§ **Task item**
Recast the lines of every item below as a Markdown table with two columns, "No." for the row number and "Line" for the line itself, leaving out blank lines.
**** Supplied information
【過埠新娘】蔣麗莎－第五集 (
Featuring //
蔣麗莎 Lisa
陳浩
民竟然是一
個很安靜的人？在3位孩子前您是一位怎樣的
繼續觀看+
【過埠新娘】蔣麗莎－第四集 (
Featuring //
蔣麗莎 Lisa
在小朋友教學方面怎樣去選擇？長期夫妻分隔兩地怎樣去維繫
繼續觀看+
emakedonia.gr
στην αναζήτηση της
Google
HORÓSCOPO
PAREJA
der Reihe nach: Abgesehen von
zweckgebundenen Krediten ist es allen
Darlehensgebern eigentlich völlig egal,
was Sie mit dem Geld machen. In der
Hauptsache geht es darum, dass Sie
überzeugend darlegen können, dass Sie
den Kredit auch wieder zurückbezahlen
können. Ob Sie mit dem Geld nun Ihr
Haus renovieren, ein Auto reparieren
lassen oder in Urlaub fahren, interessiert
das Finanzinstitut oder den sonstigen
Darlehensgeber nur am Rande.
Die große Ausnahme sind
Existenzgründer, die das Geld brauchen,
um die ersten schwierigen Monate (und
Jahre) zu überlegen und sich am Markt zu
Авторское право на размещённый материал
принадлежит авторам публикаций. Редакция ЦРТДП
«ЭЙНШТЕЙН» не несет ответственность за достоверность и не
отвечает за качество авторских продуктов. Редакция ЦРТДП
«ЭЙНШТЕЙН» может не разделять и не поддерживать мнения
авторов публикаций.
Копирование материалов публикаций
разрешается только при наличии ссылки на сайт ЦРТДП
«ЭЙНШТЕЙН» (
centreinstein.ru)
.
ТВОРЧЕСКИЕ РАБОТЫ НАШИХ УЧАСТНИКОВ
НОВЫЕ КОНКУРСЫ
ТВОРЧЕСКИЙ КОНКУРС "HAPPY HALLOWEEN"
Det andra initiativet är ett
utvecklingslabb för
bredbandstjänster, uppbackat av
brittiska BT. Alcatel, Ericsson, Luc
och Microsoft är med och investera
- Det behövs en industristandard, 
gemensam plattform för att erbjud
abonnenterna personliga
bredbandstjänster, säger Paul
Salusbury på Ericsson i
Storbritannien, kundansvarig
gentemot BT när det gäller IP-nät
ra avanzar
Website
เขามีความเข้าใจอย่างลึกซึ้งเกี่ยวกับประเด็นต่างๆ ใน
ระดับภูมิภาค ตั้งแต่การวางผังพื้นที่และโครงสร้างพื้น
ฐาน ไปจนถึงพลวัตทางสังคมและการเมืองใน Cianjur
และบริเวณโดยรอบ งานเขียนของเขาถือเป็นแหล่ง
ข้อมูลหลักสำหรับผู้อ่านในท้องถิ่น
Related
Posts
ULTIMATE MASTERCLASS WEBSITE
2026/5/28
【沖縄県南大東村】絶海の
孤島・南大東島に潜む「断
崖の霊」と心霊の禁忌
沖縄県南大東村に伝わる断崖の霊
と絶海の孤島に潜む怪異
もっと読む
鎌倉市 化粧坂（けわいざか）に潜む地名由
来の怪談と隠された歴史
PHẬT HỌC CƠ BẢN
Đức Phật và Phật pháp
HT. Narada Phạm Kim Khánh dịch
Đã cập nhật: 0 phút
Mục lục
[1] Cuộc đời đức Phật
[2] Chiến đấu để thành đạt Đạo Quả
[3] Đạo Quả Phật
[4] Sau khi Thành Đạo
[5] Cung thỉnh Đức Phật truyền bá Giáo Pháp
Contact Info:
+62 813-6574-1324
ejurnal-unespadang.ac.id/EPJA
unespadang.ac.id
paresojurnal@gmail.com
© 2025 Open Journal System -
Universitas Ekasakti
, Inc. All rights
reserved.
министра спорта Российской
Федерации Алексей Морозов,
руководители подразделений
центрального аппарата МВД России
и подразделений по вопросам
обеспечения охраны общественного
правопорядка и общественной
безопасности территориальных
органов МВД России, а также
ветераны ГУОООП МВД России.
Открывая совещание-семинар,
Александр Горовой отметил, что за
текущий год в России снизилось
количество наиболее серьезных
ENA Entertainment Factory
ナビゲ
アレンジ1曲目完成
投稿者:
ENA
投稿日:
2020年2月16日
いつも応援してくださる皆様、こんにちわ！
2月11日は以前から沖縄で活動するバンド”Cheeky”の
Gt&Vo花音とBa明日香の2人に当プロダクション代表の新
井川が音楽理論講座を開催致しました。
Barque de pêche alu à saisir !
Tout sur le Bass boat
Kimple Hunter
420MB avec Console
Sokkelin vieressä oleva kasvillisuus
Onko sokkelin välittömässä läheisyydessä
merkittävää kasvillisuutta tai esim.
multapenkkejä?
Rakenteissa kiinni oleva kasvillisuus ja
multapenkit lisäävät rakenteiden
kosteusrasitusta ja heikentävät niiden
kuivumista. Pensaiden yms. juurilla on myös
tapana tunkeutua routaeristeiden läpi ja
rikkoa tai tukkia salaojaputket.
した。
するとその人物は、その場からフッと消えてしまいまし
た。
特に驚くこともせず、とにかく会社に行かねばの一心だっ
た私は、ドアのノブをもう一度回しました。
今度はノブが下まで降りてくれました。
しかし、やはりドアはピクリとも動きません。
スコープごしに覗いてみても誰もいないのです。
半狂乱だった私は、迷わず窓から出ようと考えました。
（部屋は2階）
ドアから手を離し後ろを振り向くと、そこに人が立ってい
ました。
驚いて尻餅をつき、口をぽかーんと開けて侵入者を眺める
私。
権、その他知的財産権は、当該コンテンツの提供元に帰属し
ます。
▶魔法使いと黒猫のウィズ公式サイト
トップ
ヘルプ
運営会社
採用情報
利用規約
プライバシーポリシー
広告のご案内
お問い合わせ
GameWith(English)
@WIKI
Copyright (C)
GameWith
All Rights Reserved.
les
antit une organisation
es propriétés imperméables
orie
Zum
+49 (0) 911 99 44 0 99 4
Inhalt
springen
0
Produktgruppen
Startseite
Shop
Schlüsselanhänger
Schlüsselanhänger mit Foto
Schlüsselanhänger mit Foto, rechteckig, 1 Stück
********
§ **Task result**
| No. | Line |
|---|---|
| 1 | 【過埠新娘】蔣麗莎－第五集 ( |
| 2 | Featuring // |
| 3 | 蔣麗莎 Lisa |
| 4 | 陳浩 |
| 5 | 民竟然是一 |
| 6 | 個很安靜的人？在3位孩子前您是一位怎樣的 |
| 7 | 繼續觀看+ |
| 8 | 【過埠新娘】蔣麗莎－第四集 ( |
| 9 | Featuring // |
| 10 | 蔣麗莎 Lisa |
| 11 | 在小朋友教學方面怎樣去選擇？長期夫妻分隔兩地怎樣去維繫 |
| 12 | 繼續觀看+ |
| 13 | emakedonia.gr |
| 14 | στην αναζήτηση της |
| 15 | Google |
| 16 | HORÓSCOPO |
| 17 | PAREJA |
| 18 | der Reihe nach: Abgesehen von |
| 19 | zweckgebundenen Krediten ist es allen |
| 20 | Darlehensgebern eigentlich völlig egal, |
| 21 | was Sie mit dem Geld machen. In der |
| 22 | Hauptsache geht es darum, dass Sie |
| 23 | überzeugend darlegen können, dass Sie |
| 24 | den Kredit auch wieder zurückbezahlen |
| 25 | können. Ob Sie mit dem Geld nun Ihr |
| 26 | Haus renovieren, ein Auto reparieren |
| 27 | lassen oder in Urlaub fahren, interessiert |
| 28 | das Finanzinstitut oder den sonstigen |
| 29 | Darlehensgeber nur am Rande. |
| 30 | Die große Ausnahme sind |
| 31 | Existenzgründer, die das Geld brauchen, |
| 32 | um die ersten schwierigen Monate (und |
| 33 | Jahre) zu überlegen und sich am Markt zu |
| 34 | Авторское право на размещённый материал |
| 35 | принадлежит авторам публикаций. Редакция ЦРТДП |
| 36 | «ЭЙНШТЕЙН» не несет ответственность за достоверность и не |
| 37 | отвечает за качество авторских продуктов. Редакция ЦРТДП |
| 38 | «ЭЙНШТЕЙН» может не разделять и не поддерживать мнения |
| 39 | авторов публикаций. |
| 40 | Копирование материалов публикаций |
| 41 | разрешается только при наличии ссылки на сайт ЦРТДП |
| 42 | «ЭЙНШТЕЙН» ( |
| 43 | centreinstein.ru) |
| 44 | . |
| 45 | ТВОРЧЕСКИЕ РАБОТЫ НАШИХ УЧАСТНИКОВ |
| 46 | НОВЫЕ КОНКУРСЫ |
| 47 | ТВОРЧЕСКИЙ КОНКУРС "HAPPY HALLOWEEN" |
| 48 | Det andra initiativet är ett |
| 49 | utvecklingslabb för |
| 50 | bredbandstjänster, uppbackat av |
| 51 | brittiska BT. Alcatel, Ericsson, Luc |
| 52 | och Microsoft är med och investera |
| 53 | - Det behövs en industristandard,  |
| 54 | gemensam plattform för att erbjud |
| 55 | abonnenterna personliga |
| 56 | bredbandstjänster, säger Paul |
| 57 | Salusbury på Ericsson i |
| 58 | Storbritannien, kundansvarig |
| 59 | gentemot BT när det gäller IP-nät |
| 60 | ra avanzar |
| 61 | Website |
| 62 | เขามีความเข้าใจอย่างลึกซึ้งเกี่ยวกับประเด็นต่างๆ ใน |
| 63 | ระดับภูมิภาค ตั้งแต่การวางผังพื้นที่และโครงสร้างพื้น |
| 64 | ฐาน ไปจนถึงพลวัตทางสังคมและการเมืองใน Cianjur |
| 65 | และบริเวณโดยรอบ งานเขียนของเขาถือเป็นแหล่ง |
| 66 | ข้อมูลหลักสำหรับผู้อ่านในท้องถิ่น |
| 67 | Related |
| 68 | Posts |
| 69 | ULTIMATE MASTERCLASS WEBSITE |
| 70 | 2026/5/28 |
| 71 | 【沖縄県南大東村】絶海の |
| 72 | 孤島・南大東島に潜む「断 |
| 73 | 崖の霊」と心霊の禁忌 |
| 74 | 沖縄県南大東村に伝わる断崖の霊 |
| 75 | と絶海の孤島に潜む怪異 |
| 76 | もっと読む |
| 77 | 鎌倉市 化粧坂（けわいざか）に潜む地名由 |
| 78 | 来の怪談と隠された歴史 |
| 79 | PHẬT HỌC CƠ BẢN |
| 80 | Đức Phật và Phật pháp |
| 81 | HT. Narada Phạm Kim Khánh dịch |
| 82 | Đã cập nhật: 0 phút |
| 83 | Mục lục |
| 84 | [1] Cuộc đời đức Phật |
| 85 | [2] Chiến đấu để thành đạt Đạo Quả |
| 86 | [3] Đạo Quả Phật |
| 87 | [4] Sau khi Thành Đạo |
| 88 | [5] Cung thỉnh Đức Phật truyền bá Giáo Pháp |
| 89 | Contact Info: |
| 90 | +62 813-6574-1324 |
| 91 | ejurnal-unespadang.ac.id/EPJA |
| 92 | unespadang.ac.id |
| 93 | paresojurnal@gmail.com |
| 94 | © 2025 Open Journal System - |
| 95 | Universitas Ekasakti |
| 96 | , Inc. All rights |
| 97 | reserved. |
| 98 | министра спорта Российской |
| 99 | Федерации Алексей Морозов, |
| 100 | руководители подразделений |
| 101 | центрального аппарата МВД России |
| 102 | и подразделений по вопросам |
| 103 | обеспечения охраны общественного |
| 104 | правопорядка и общественной |
| 105 | безопасности территориальных |
| 106 | органов МВД России, а также |
| 107 | ветераны ГУОООП МВД России. |
| 108 | Открывая совещание-семинар, |
| 109 | Александр Горовой отметил, что за |
| 110 | текущий год в России снизилось |
| 111 | количество наиболее серьезных |
| 112 | ENA Entertainment Factory |
| 113 | ナビゲ |
| 114 | アレンジ1曲目完成 |
| 115 | 投稿者: |
| 116 | ENA |
| 117 | 投稿日: |
| 118 | 2020年2月16日 |
| 119 | いつも応援してくださる皆様、こんにちわ！ |
| 120 | 2月11日は以前から沖縄で活動するバンド”Cheeky”の |
| 121 | Gt&Vo花音とBa明日香の2人に当プロダクション代表の新 |
| 122 | 井川が音楽理論講座を開催致しました。 |
| 123 | Barque de pêche alu à saisir ! |
| 124 | Tout sur le Bass boat |
| 125 | Kimple Hunter |
| 126 | 420MB avec Console |
| 127 | Sokkelin vieressä oleva kasvillisuus |
| 128 | Onko sokkelin välittömässä läheisyydessä |
| 129 | merkittävää kasvillisuutta tai esim. |
| 130 | multapenkkejä? |
| 131 | Rakenteissa kiinni oleva kasvillisuus ja |
| 132 | multapenkit lisäävät rakenteiden |
| 133 | kosteusrasitusta ja heikentävät niiden |
| 134 | kuivumista. Pensaiden yms. juurilla on myös |
| 135 | tapana tunkeutua routaeristeiden läpi ja |
| 136 | rikkoa tai tukkia salaojaputket. |
| 137 | した。 |
| 138 | するとその人物は、その場からフッと消えてしまいまし |
| 139 | た。 |
| 140 | 特に驚くこともせず、とにかく会社に行かねばの一心だっ |
| 141 | た私は、ドアのノブをもう一度回しました。 |
| 142 | 今度はノブが下まで降りてくれました。 |
| 143 | しかし、やはりドアはピクリとも動きません。 |
| 144 | スコープごしに覗いてみても誰もいないのです。 |
| 145 | 半狂乱だった私は、迷わず窓から出ようと考えました。 |
| 146 | （部屋は2階） |
| 147 | ドアから手を離し後ろを振り向くと、そこに人が立ってい |
| 148 | ました。 |
| 149 | 驚いて尻餅をつき、口をぽかーんと開けて侵入者を眺める |
| 150 | 私。 |
| 151 | 権、その他知的財産権は、当該コンテンツの提供元に帰属し |
| 152 | ます。 |
| 153 | ▶魔法使いと黒猫のウィズ公式サイト |
| 154 | トップ |
| 155 | ヘルプ |
| 156 | 運営会社 |
| 157 | 採用情報 |
| 158 | 利用規約 |
| 159 | プライバシーポリシー |
| 160 | 広告のご案内 |
| 161 | お問い合わせ |
| 162 | GameWith(English) |
| 163 | @WIKI |
| 164 | Copyright (C) |
| 165 | GameWith |
| 166 | All Rights Reserved. |
| 167 | les |
| 168 | antit une organisation |
| 169 | es propriétés imperméables |
| 170 | orie |
| 171 | Zum |
| 172 | +49 (0) 911 99 44 0 99 4 |
| 173 | Inhalt |
| 174 | springen |
| 175 | 0 |
| 176 | Produktgruppen |
| 177 | Startseite |
| 178 | Shop |
| 179 | Schlüsselanhänger |
| 180 | Schlüsselanhänger mit Foto |
| 181 | Schlüsselanhänger mit Foto, rechteckig, 1 Stück |